Wednesday, February 15, 2017

William Harvey – father of modern physiology

William Harvey, considered by many the father of modern physiology, was born in Kent, England on April 1, 1578.

 The Harveys were yeomen sheep farmers, but with astute commercial dealings: William’s fathr Thomas elevated himself to the minor gentry, and several of his sons became successful London merchants.

In 1588, he entered King’s School, Canterbury. He was staying there for five years.

Between 1593 and 1599, Harvey attended Gonville and Caius College, Cambridge and earned his degree in 1597. In 1600, he entered the medical school at the University of Padua. At Padua, Harvey was taught by the famous anatomist Hieronymus Fabricius.

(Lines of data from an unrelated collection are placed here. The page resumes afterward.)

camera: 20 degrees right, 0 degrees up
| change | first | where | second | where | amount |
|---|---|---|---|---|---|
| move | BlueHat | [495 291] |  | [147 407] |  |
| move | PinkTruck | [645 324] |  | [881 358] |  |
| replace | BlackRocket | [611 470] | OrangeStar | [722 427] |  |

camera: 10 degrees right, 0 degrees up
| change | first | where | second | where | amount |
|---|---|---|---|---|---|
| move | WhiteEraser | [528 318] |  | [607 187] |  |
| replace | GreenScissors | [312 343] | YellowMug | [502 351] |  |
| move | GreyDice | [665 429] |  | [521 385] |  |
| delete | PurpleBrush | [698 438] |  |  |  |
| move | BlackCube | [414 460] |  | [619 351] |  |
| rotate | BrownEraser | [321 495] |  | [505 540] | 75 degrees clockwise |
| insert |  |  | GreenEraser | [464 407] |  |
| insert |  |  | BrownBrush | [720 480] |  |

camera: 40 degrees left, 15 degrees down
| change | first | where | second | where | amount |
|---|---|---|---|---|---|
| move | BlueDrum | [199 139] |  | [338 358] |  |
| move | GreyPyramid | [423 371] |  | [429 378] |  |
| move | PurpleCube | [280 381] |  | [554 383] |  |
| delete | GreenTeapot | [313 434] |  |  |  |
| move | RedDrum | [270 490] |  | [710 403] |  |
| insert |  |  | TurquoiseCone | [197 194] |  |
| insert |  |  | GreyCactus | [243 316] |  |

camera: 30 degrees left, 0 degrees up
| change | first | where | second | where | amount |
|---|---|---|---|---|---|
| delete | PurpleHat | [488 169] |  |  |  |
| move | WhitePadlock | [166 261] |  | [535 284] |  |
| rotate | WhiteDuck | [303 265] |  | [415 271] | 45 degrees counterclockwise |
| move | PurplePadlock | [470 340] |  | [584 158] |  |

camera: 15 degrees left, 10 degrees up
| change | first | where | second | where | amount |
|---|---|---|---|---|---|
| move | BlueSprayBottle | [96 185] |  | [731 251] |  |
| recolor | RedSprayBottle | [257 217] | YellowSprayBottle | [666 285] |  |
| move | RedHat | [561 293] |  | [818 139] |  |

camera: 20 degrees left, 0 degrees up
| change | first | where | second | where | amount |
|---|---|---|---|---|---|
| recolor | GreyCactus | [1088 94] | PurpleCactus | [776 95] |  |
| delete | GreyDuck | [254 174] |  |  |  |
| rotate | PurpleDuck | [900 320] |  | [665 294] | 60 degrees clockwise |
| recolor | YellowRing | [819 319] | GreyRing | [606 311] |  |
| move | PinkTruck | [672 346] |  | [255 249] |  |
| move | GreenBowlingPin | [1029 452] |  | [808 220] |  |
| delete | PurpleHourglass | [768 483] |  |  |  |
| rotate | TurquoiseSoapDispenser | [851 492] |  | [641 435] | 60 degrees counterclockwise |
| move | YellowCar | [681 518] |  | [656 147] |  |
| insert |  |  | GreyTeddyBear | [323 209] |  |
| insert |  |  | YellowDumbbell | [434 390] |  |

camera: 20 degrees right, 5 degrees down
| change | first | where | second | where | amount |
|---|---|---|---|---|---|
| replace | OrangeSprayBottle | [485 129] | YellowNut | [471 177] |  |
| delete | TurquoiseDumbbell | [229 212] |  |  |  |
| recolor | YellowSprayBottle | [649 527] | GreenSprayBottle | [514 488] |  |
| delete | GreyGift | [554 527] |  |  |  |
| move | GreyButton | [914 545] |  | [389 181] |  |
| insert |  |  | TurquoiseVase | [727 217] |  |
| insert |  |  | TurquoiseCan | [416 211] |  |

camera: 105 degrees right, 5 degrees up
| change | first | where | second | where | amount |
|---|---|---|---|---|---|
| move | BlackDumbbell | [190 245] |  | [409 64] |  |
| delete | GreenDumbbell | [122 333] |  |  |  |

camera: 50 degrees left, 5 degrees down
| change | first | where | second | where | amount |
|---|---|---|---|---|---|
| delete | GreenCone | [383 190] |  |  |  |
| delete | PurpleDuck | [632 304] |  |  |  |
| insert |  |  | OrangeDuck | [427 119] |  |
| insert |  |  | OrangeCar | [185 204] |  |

After taking his doctorate in 1602, Harvey returned to London, where in 1604 the College of Physician granted him permission to practice medicine in the city. He was named physician to St Bartholomew’s Hospital and a physician to the English Royal Court. Eventually he would serve as the chief physician to King Charles I.

 In addition on these other duties, in 1616 Harvey became lecturer on anatomy at the London College. This required him to give, periodically a short survey of all of human anatomy accompanied by the dissection of human cadaver. Harvey’s greatest achievement is Exercitatio Anatomica de Motu Cordis et Sanguinis in Animalibus contains the matured account of the circulation of the blood.